The anti-dumping duty measure was the result of a consortium of American graphite hopefuls - which, in addition to Syrah, include Novonix (ASX:NVX) - that are attempting to establish their own synthetic and natural graphite-based battery anode material factories in the U.S.
Shares in both Syrah and Novonix went up a little under 20% 18 July after the preliminary determination by the U.S Department of Commerce (DoC), which would make the effective tariff rate on Chinese graphite some 160%.
A final determination on the DoC investigations is now due on December 5.
Trouble at mine
The DoC’s decision on 18 July provided welcome relief for Syrah’s shareholders after civil unrest near its Balama mine in Mozambique last November halted production and triggered default clauses on crucial U.S. government loans.
While the U.S Department of Energy lent US$102 million to Syrah in 2022 to help it build a graphite-processing plant in Louisiana near customers such as Tesla, the U.S. International Development Finance Corporation (IDFC) lent US$150 million to help fund works at the Balama mine.
Both loans were issued to Syrah - one of the few non-Chinese miners of graphite - to bolster investment in the U.S. and counter Beijing’s grip on critical minerals.
While Syrah has not defaulted on any repayments under the loans, the company has been upfront about failure to meet some key output milestones caused by protests at the mine.
As a result of these disruptions, Syrah has struggled to make a profit from graphite mining in Mozambique over the last eight or so years.
As a result, the miner has relied on funding from both U.S. government agencies and AustralianSuper, which holds 32% of the miner’s shares, to remain in business.
The operations at the Balama site have been significantly constrained since late September last year.
But the miner resumed graphite production last June and has benefitted from unfulfilled demand from buyers affected by supply disruptions in the non-China graphite market.
While a surplus of graphite has weighed on prices for years, forcing Syrah to mothball some of its Balama mine, rebounding infrastructure and EV demand, constrained supply, and Chinese export restrictions have led to rising graphite prices in 1Q 2025. Since then, they appear to have stabilised.
Outlook
While the share price is trading at a shadow of the $2.60 it reached in November 2022, the year-to-date rally (up 46%) is encouraging.
Last week Jarden upgraded Syrah Resources to Overweight from Neutral and lifted its target price to 40c from 28c.
These changes are a direct response to anti-dumping and countervailing duties on Chinese AAM imports into the U.S.
The broker expects these durable trade measures - which also apply to AAM within imported battery components - to significantly enhance the competitiveness of Syrah’s US-based Vidalia facility in Louisiana.
The facility produces AAM at unit costs of circa US$5,000–6,000/t versus Chinese landed AAM now priced at over US$8,300/t.

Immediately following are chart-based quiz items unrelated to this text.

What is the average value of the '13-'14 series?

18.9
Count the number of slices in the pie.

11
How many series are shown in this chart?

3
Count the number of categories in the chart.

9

With the duties immediately effective and final determination due by December 2025, Jarden expects the development to boost Vidalia’s commercial momentum.
Equally noteworthy, it's also expected to eliminate Syrah’s pricing disadvantage versus Chinese supply.

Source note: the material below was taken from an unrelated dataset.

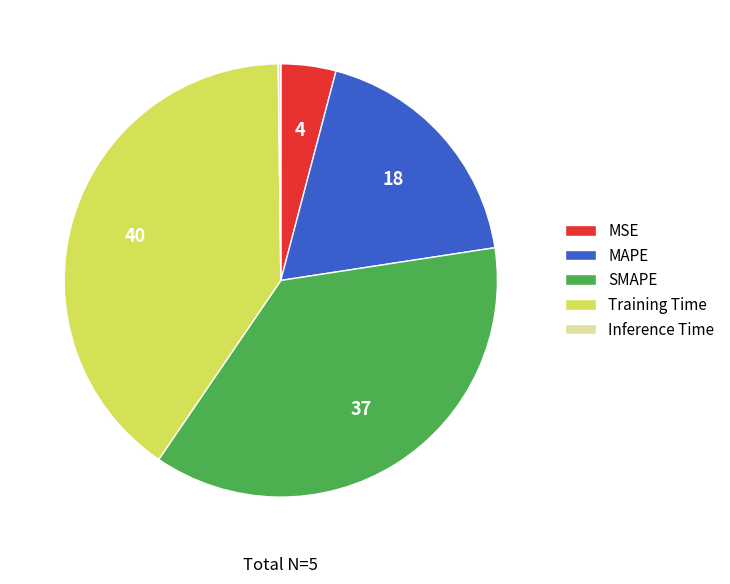

Is the sum of MSE and Training Time greater than half?

No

The broker sees strategic value in Vidalia’s scalable 45ktpa capacity and latent supply potential from Balama.
Syrah Resources has a market cap of $297 million; the share price is up 20% on one year and down 24% in the last week.
Consensus is Moderate Buy.
This article does not constitute financial or product advice. You should consider independent advice before making financial decisions.